Wipro results for the September quarter (2Q) were mixed and may be a near term dampener for the stock. Revenue was inline with consensus estimate (Bloomberg), and operating profit margin for IT services business (98 per cent of consolidated revenue) at 15.1 per cent was also close to expectations. EPS at the headline level was 6 per cent below consensus, but this was more due to non-operating items, and adjusted for that, the miss is only marginal.  

However, disappointment may stem from two factors. One is the lack of sequential improvement and positive surprise (versus consensus expectations) in 2Q operating margin, which is in contrast to TCS and HCL (other IT majors who have reported results so far). Wipro’s operating profit margin was flattish QoQ. Wipro’s operating margins are the lowest when compared with other three big players (TCS, Infosys and HCL Technologies).  The other factor is the guidance for 3Q sequential $ revenue growth of 0.5 to 2 per cent, which appears to be muted. At the time of taking this to print, Wipro ADR listed in NYSE was down by around 2.25 per cent.

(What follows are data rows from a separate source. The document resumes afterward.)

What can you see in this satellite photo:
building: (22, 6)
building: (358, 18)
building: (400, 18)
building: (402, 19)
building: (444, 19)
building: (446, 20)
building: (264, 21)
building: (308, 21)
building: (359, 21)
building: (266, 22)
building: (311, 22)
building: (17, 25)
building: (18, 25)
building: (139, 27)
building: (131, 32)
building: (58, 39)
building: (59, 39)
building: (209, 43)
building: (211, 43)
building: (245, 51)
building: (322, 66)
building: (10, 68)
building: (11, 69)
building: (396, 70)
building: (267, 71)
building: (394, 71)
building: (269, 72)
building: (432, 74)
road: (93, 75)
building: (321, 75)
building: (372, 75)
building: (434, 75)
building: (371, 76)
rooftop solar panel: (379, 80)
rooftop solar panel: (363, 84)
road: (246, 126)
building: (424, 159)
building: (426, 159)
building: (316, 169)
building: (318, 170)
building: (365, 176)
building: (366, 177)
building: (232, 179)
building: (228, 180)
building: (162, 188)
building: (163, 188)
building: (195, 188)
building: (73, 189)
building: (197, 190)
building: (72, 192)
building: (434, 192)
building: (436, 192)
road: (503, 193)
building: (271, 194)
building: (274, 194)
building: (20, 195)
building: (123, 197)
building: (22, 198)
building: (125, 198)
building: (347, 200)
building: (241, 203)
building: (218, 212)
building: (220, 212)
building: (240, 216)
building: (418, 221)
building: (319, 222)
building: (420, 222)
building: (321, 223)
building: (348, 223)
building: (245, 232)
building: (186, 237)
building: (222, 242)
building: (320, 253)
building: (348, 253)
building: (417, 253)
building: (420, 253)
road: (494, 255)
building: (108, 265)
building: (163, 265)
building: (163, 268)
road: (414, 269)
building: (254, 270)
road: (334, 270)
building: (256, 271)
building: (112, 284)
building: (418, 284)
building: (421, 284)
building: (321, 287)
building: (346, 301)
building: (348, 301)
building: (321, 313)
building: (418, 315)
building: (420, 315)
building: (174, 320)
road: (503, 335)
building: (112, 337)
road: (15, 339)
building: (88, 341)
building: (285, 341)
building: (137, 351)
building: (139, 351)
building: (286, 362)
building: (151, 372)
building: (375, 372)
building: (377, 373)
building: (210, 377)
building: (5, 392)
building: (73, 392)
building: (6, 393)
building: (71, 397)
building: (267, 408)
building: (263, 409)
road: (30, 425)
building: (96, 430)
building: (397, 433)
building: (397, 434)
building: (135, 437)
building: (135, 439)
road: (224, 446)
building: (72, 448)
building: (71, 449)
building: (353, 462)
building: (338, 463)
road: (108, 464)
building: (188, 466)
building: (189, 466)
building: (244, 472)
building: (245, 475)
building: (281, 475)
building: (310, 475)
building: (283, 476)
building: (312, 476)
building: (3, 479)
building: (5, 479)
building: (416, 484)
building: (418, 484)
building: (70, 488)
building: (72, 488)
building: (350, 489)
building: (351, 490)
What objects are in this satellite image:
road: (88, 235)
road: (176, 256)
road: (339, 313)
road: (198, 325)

Business momentum remains good

Similar to indications from peers, underlying business momentum remains good for Wipro, according to the management. Macro economic issues in US and Europe are yet to impact business for IT services. Constant currency growth in revenue at 12.9 per cent Y-o-Y and at 4.1 per cent Q-o-Q was decent. The growth was roughly similar with that reported by TCS and HCL Tech on a Q-o-Q basis. Strength was broad based across geographies and order book remains strong. Attrition remains high at 23 per cent, although it saw marginal improvement sequentially.

Investor takeaways

Wipro shares have had a rough ride on a YTD basis and the stock has been a big underperformer versus peers. Wipro is down by over 40 per cent versus Infosys, TCS and HCL Technologies , which are down 25, 19 and 28 per cent respectively on a YTD basis. Post correction, the stock now trades at one year forward PE of 17.5 times – 3 per cent discount versus 5 year average of 18.1 times. Given that the threat of global recession and its impact on IT services remain a risk (despite companies not seeing impact yet), on a fundamental basis, the stock does not yet offer adequate margin of safety for investors to get. At bl.portfolio we had given a book profit recommendation on the stock in our edition dated 23-May-2021 when the stock was trading at Rs 515 and believe it is not yet time to get in. Further corrections may take it into the value zone and investors are better of wating for those opportunities. Company’s relatively lower margins also make it unattractive for now on a relative basis.